He looked helpless as he said to Ann: "I don't know quite what to do. The flesh starts to hemorrhage when I pull at the cloth. She'd bleed to death if I yanked it off. But it's such an extreme allergy that it may kill her, if we leave it in contact with the skin."
The manky's rattle suddenly began rhythmically from the lower part of the house. Ann clutched the side of the chair, trying to keep herself under control. A siren wailed somewhere down the street, grew louder rapidly, suddenly going silent at the peak of its crescendo.
Dr. Schwartz glanced outside the window. "An ambulance. Looks as if they're stopping here."
"Oh, no," Ann breathed. "Something's happened to Les."
"It sure will," Les said grimly, walking into the bedroom. "I won't have a job if I can't get this stuff off my fingers. Big black fingerprints on everything I touch. I can't handle correspondence or shake hands with customers. How's the kid? What's the ambulance doing out front?"
"They're going to the next house down the street," the physician said. "Has there been sickness there?"

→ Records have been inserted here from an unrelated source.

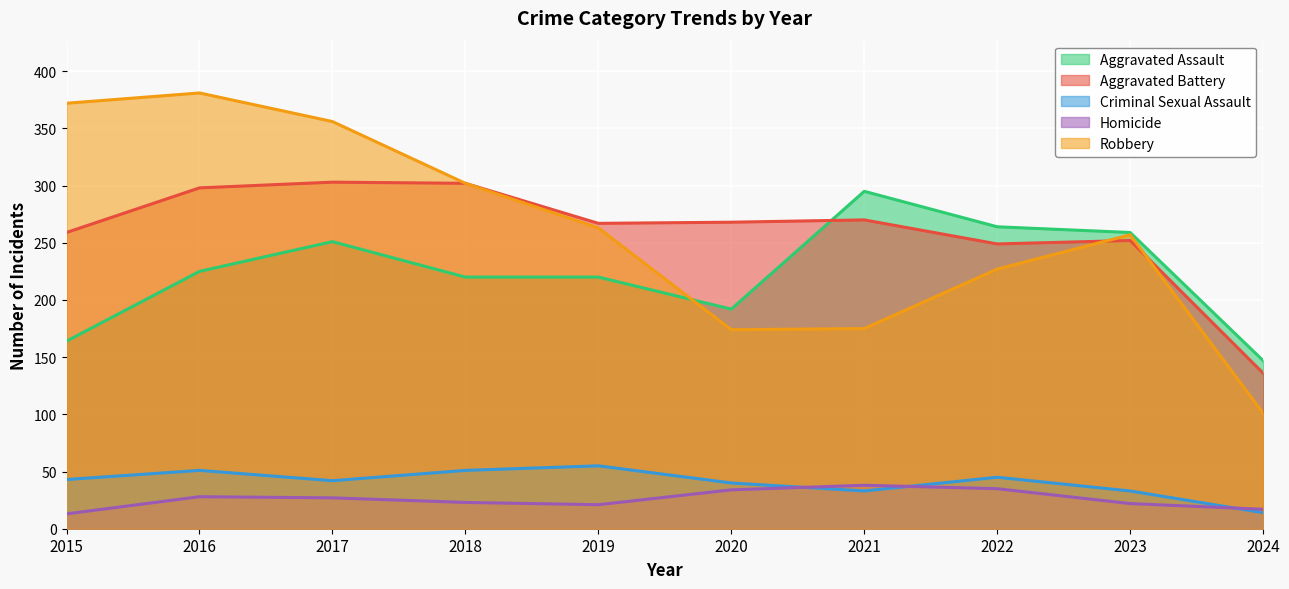

What is the average value of the Aggravated Assault series?

224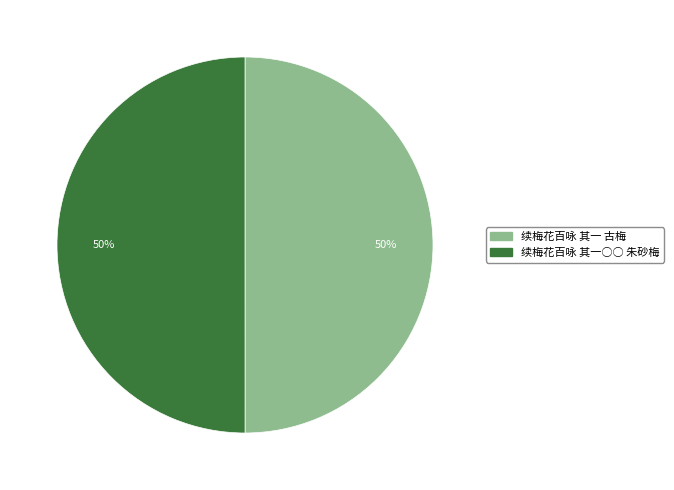

To the nearest percent, what is the combined percentage of 续梅花百咏 其一 古梅 and 续梅花百咏 其一○○ 朱砂梅?

100%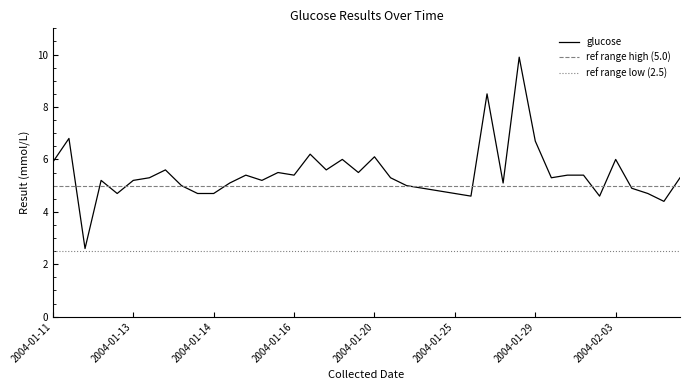

The value of glucose at 2004-01-16 is 9.6. True or false?

False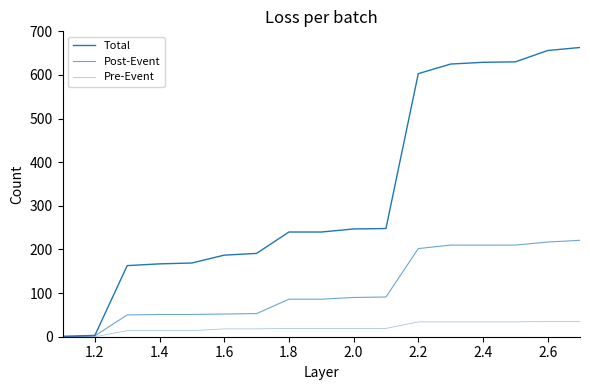

Does the chart display data point markers on the line(s)?

No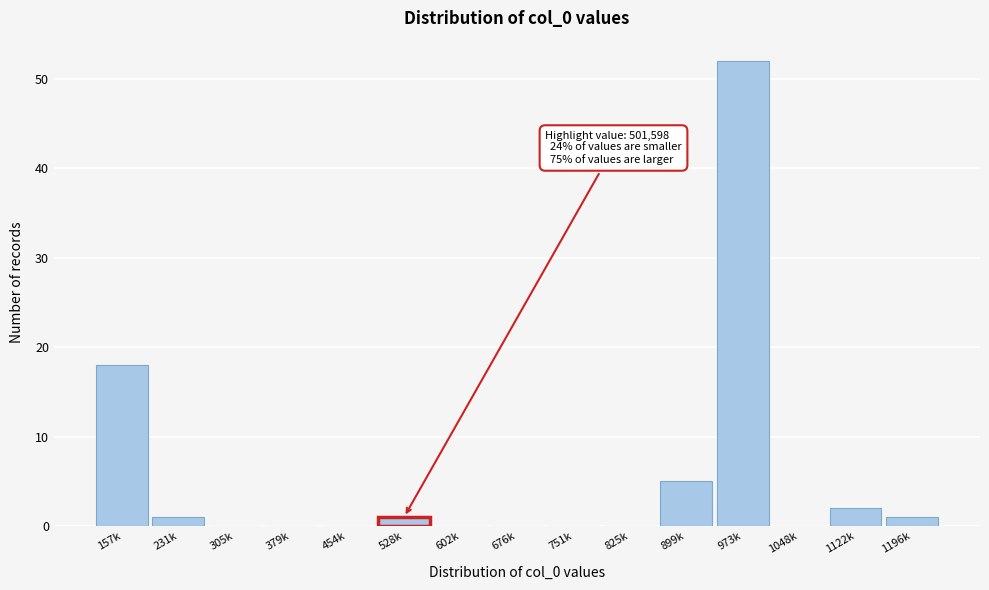

Reading left to right, transcribe all the data shown in this chart.

157k=18	231k=1	305k=0	379k=0	454k=0	528k=1	602k=0	676k=0	751k=0	825k=0	899k=5	973k=52	1048k=0	1122k=2	1196k=1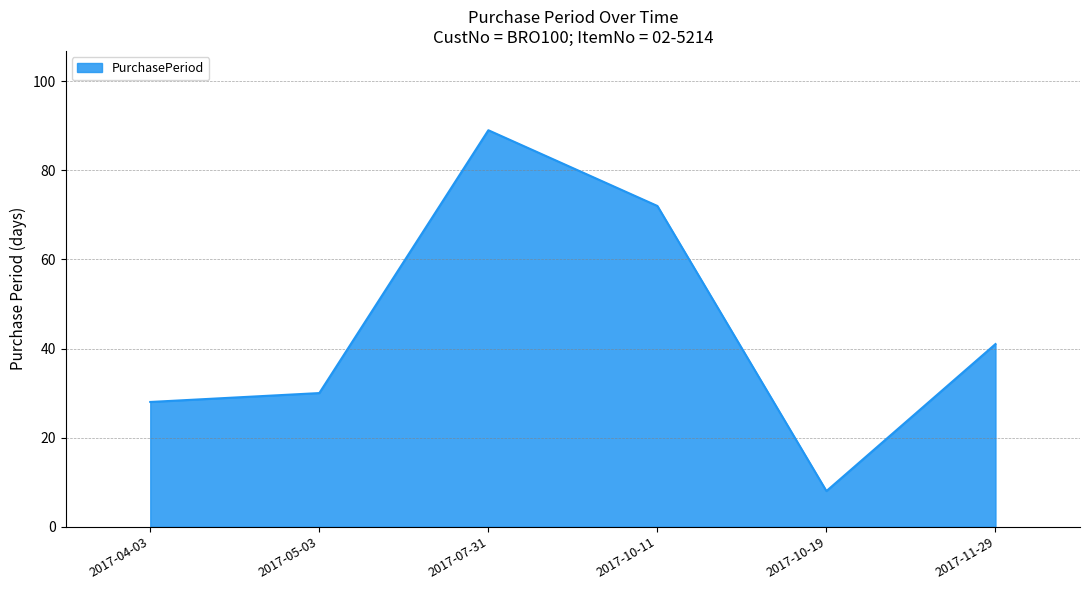

What is the minimum value shown in the chart?

8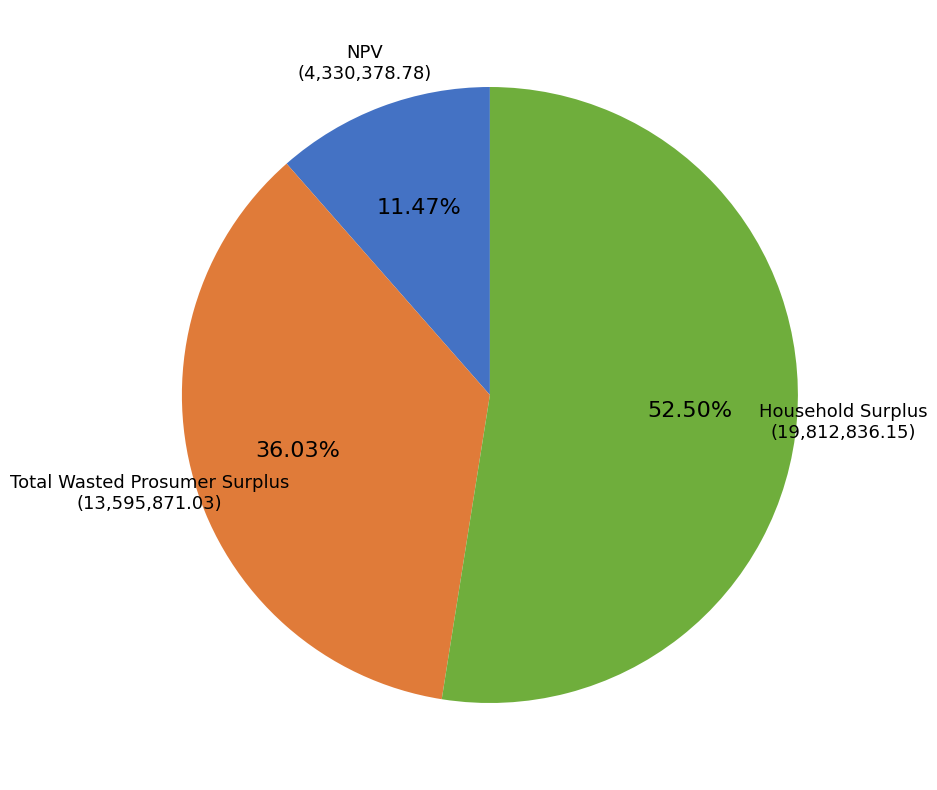

To the nearest percent, what is the combined percentage of Total Wasted Prosumer Surplus and NPV?

48%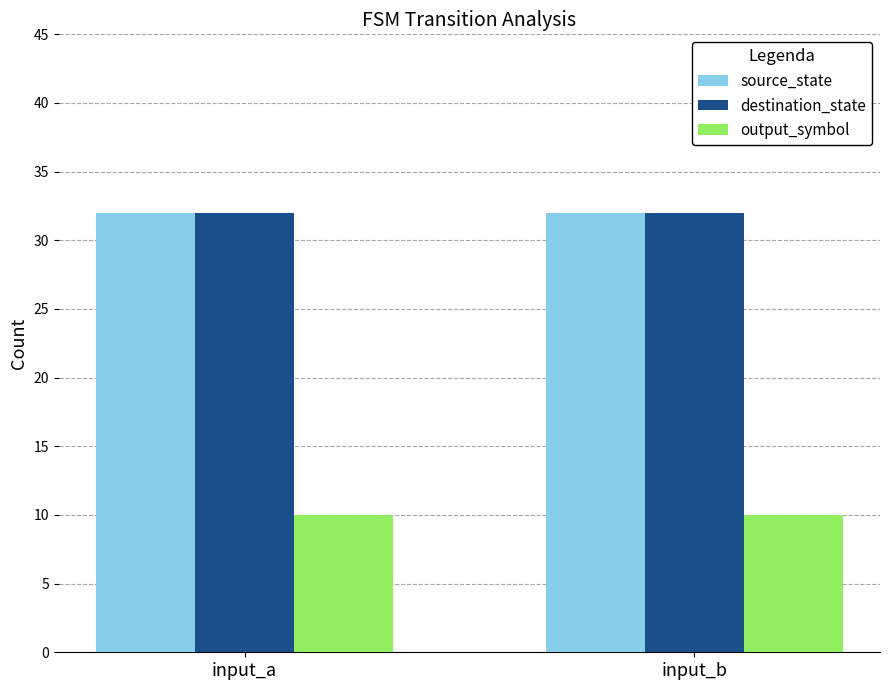

What are all the series names shown in the legend?

source_state, destination_state, output_symbol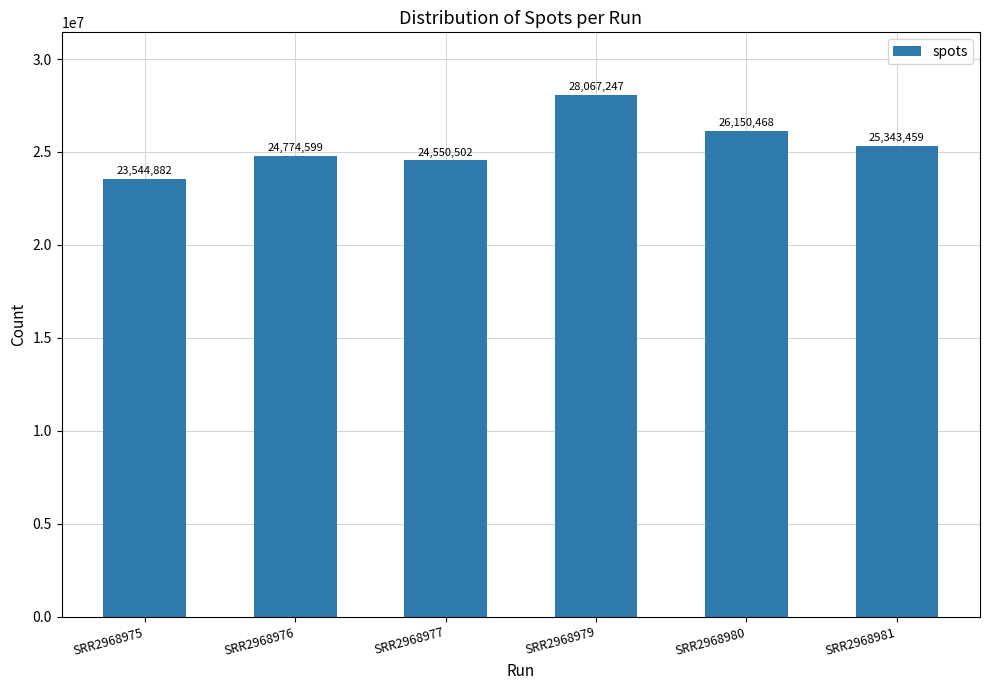

What is the greatest value displayed?

28067247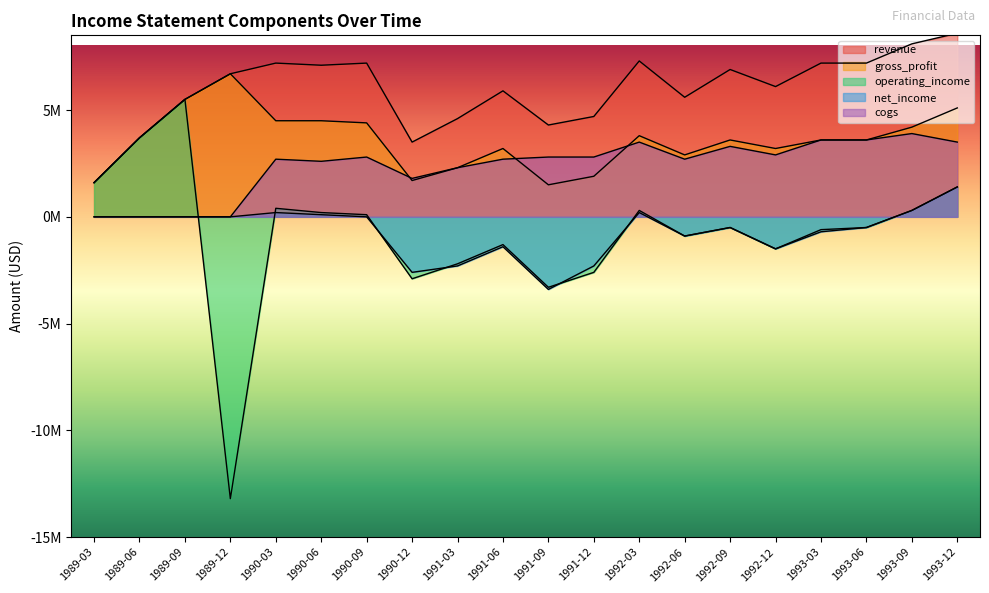

How many categories are shown in the chart?

20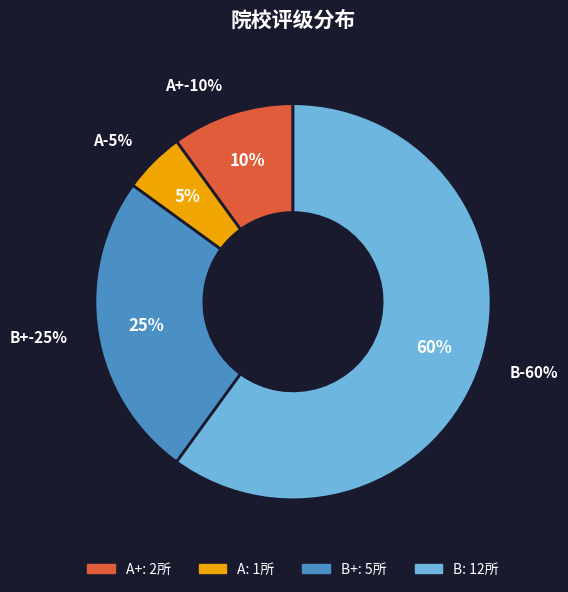

To the nearest percent, what is the difference between the largest and smallest slice percentages?

55%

Les held up his hands, palms toward the doctor. "What's wrong with me? My fingers look all right. But they leave black marks on everything I touch."
The doctor looked closely at the fingertips. "Every human has natural oil on the skin. That's how detectives get results with their fingerprint powder. But I've never heard of nigrification, in this sense. Better not try to commit any crimes until you've seen a skin specialist."
Ann was peering through the window, curious about the ambulance despite her own troubles. She saw two attendants carry Mr. Burnett, motionless and white, on a stretcher from the house next door into the ambulance. A third member of the crew was struggling with a disheveled Mrs. Burnett at the door. Shrieks that sounded like "Murder!" came sharply through the window.